- **YOUR GOAL**
Copy every line of text in the entries below character for character, and leave the pictures out of your answer.

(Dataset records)
********************

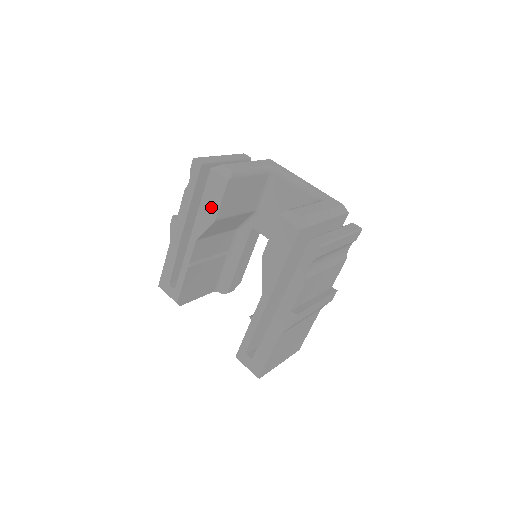
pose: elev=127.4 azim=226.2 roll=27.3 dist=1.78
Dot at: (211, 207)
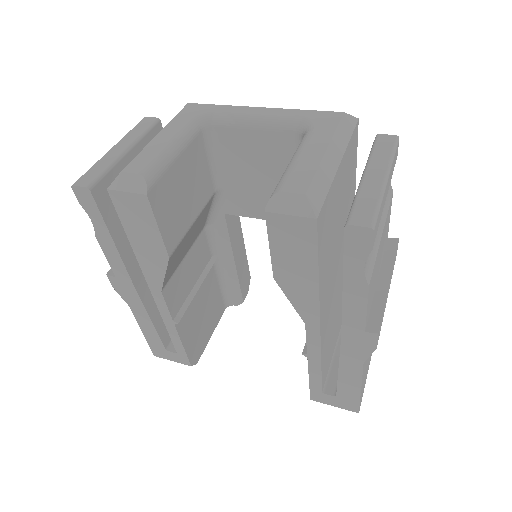
Dot at: (149, 243)
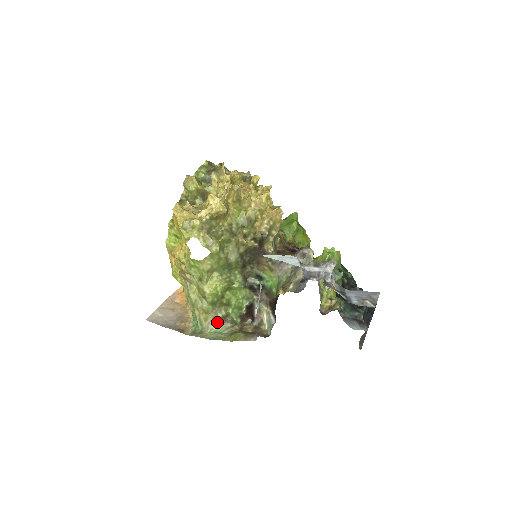
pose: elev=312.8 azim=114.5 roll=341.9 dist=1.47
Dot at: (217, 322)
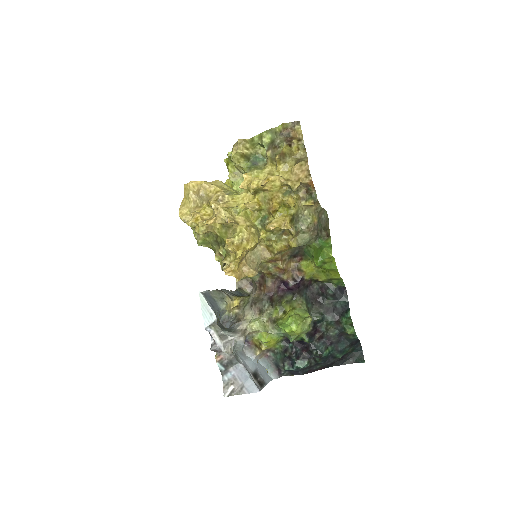
Dot at: occluded
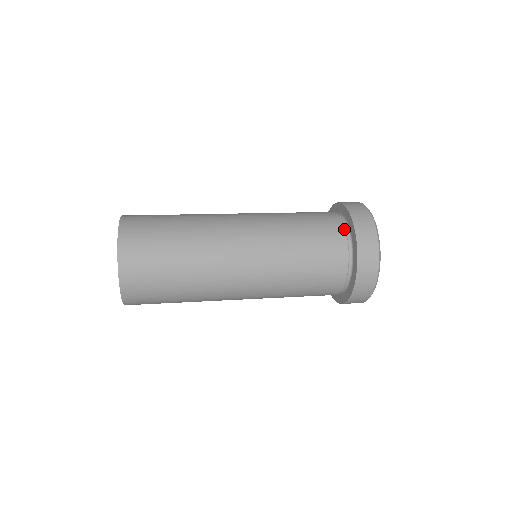
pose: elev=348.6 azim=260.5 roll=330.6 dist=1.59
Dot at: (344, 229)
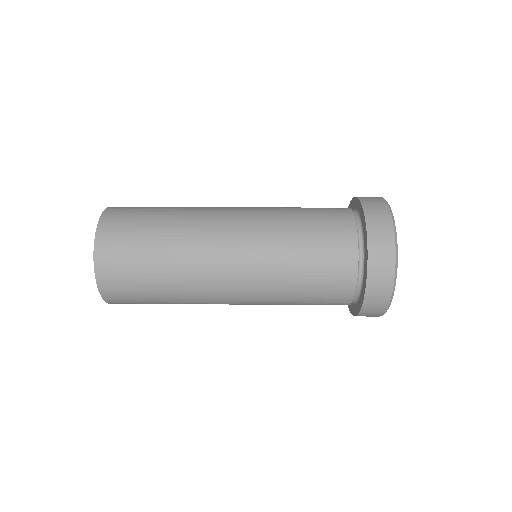
Dot at: (357, 260)
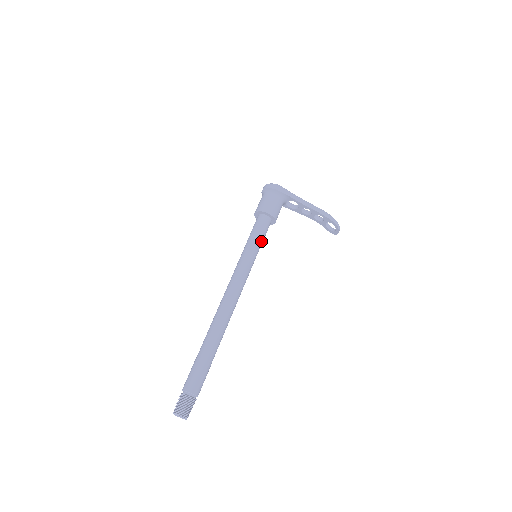
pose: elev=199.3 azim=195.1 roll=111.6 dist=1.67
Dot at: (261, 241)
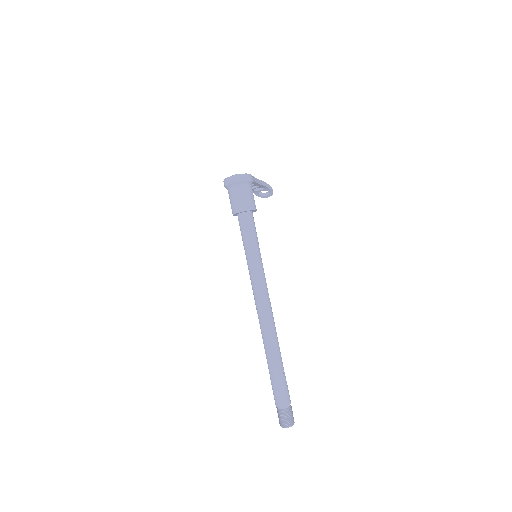
Dot at: occluded
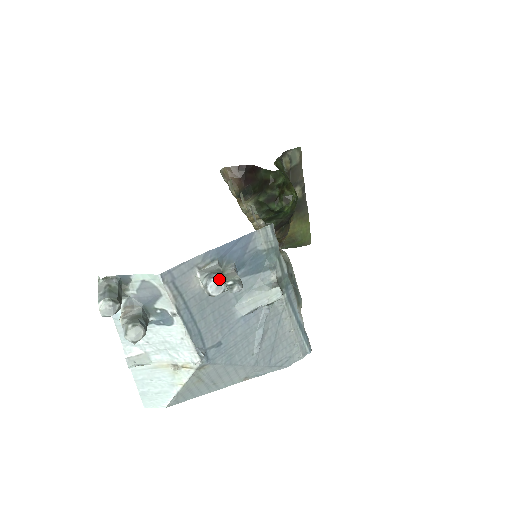
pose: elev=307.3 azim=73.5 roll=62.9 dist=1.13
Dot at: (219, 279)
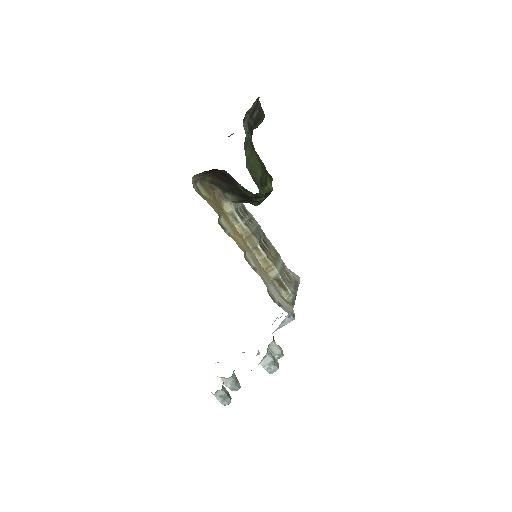
Dot at: occluded
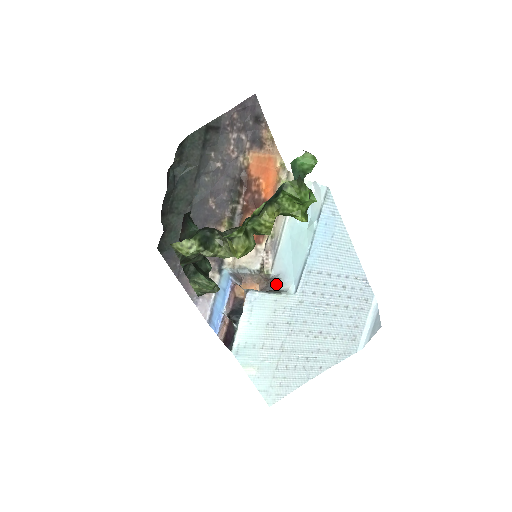
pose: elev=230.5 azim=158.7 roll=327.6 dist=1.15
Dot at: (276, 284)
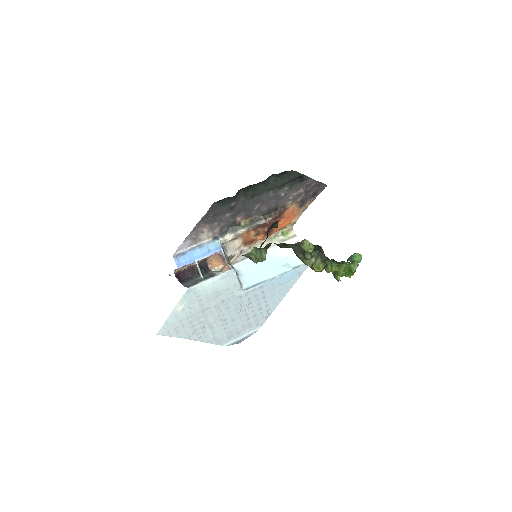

********************

- **RESPONSE TO THE EXERCISE**
pose: elev=127.4 azim=226.2 roll=27.3 dist=1.78
Dot at: (211, 207)
Dot at: (149, 243)
pose: elev=312.8 azim=114.5 roll=341.9 dist=1.47
Dot at: (217, 322)
Dot at: occluded
pose: elev=348.6 azim=260.5 roll=330.6 dist=1.59
Dot at: (344, 229)
Dot at: (357, 260)
pose: elev=199.3 azim=195.1 roll=111.6 dist=1.67
Dot at: (261, 241)
Dot at: occluded
pose: elev=307.3 azim=73.5 roll=62.9 dist=1.13
Dot at: (219, 279)
Dot at: occluded
pose: elev=230.5 azim=158.7 roll=327.6 dist=1.15
Dot at: (276, 284)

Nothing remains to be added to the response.